From the graph it can be observed that although there are some users who monitor more than 5k feeds (which might not be real users but programs using bloglines API), a majority of users are normal users who subscribe to the blogs and news feeds that they want to follow regularly. Mostly, these users have somewhere between 30-100 feeds that they monitor. This might explain the deviation of the graph from that of a typical power law curve.

To summarize:

  • The blogosphere continues to grow as does the number of people who follow blogs.
  • While this is still a rough estimate, the number of feeds that really matter is a very small fraction of the entire blogosphere.
  • The number of feeds that really matter doubles each year as opposed to the size of the blogosphere, which doubles every 6 months.
  • Most users tend to follow a relatively modest number of feeds.

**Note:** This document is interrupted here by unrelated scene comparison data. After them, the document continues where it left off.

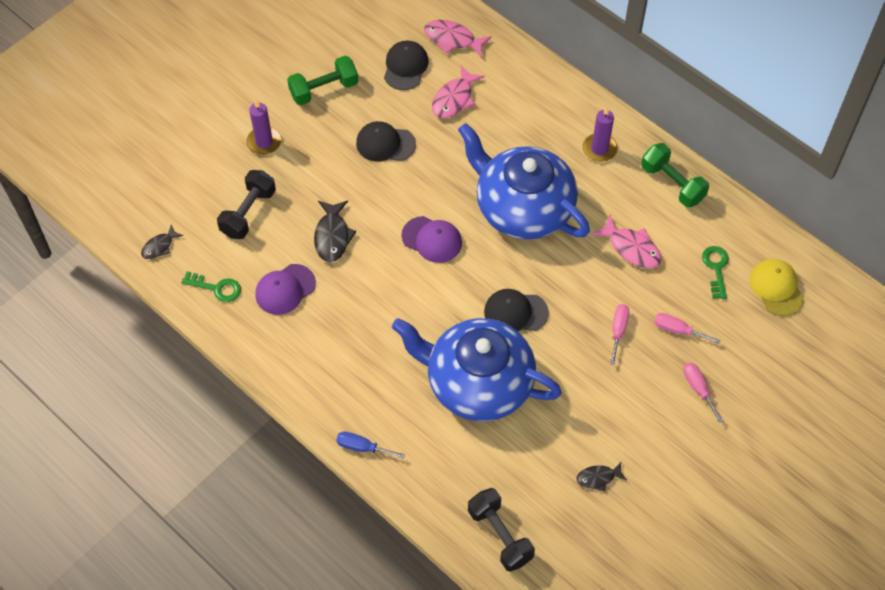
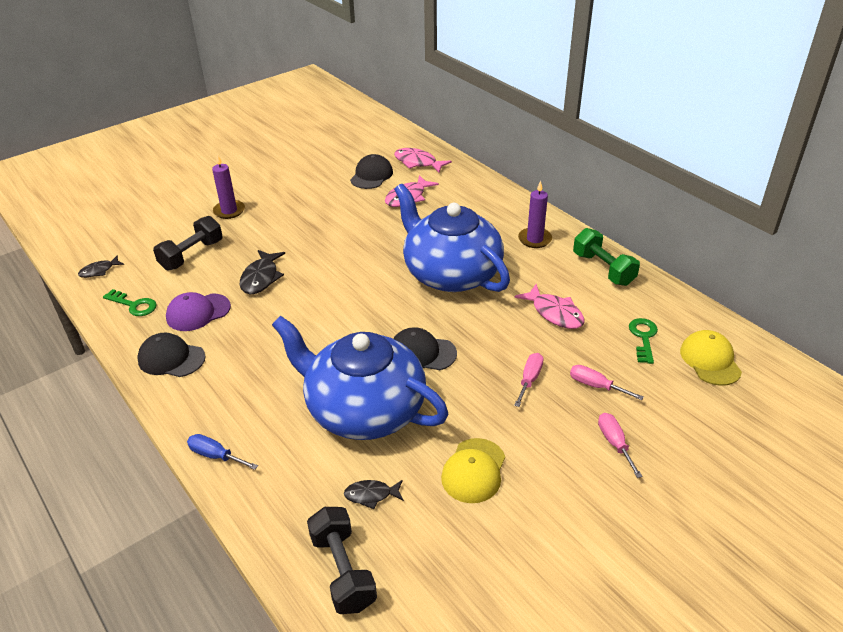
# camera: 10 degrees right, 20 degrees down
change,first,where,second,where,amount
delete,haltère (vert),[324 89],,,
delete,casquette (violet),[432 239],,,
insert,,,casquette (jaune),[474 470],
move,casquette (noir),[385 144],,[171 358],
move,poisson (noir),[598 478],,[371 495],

Which domains matter on the blogosphere?

We recently analyzed data from three different sources: Bloglines, which manages feeds subscribed by users, a sample of Blogpulse index made available for the WWW Weblogging Ecosystems Workshop and Blogwise, a popular blog directory.

Bloglines

Bloglines domain distribution

Bloglines has more than 83,000 publicly listed users who subscribe to about 2,786,687 feeds in all, of which aboout 496,893 are unique. These are feeds that matter since they have been actually subscribed by some users. The above chart shows the top domains from these feeds. It is interesting to note that Blogspot contributes to 45% of the feeds that matter followed by Xanga and Flickr. We also see a substantial presence of web 2.0 sites such as Flickr, del.icio.us, technorati, etc that provide their content in RSS.

Blogpulse

Blogpulse domain distribution

The Blogpulse data contains 1.3 Million blogs from a 21 day period. 50% of the top domains are contributed by livejournal and most of the domains are those of blog hosting sites. More analysis of this data could be found in the paper on "Characterizing the Splogosphere". A related post by Matthew Hurst talks about community structure on the blogosphere that goes across different domains. Also compare this with last year's post on ranking blog hosts and other related posts here and here.
While this data only provides a sample of the blogpulse index, it shows a very interesting difference in content indexed by blog search engines and the feeds that users actually subscribe to in bloglines. Its understandable that there is a difference, blog search engines should also cater to collective mining for trends, and sources like livejournal render themselves well here.

Blogwise

Blogwise

Blogwise is a blog directory that has a relatively small index of 71,252 blogs most of which are contributed by Blogger. The rest of the domains are mostly from blog hosting sites.

Summary

  • Based on bloglines user subscriptions, even though Blogspot has had serious splog issues, Blogspot still contributes to a significant portion of the feeds that matter on the blogosphere.
  • A number of bloglines users subscribe to Web 2.0 sites and dynamically generated RSS feeds over customized queries.
  • Finally, in any index of the blogosphere, the number of blogs that are indexed may not be as important as indexing the feeds that really matter to the user.

Acknowledgement

Thanks to Pranam Kolari for ideas and help with this post. Also Bloglines, Blogpulse and Blogwise for publicly making some of their data available.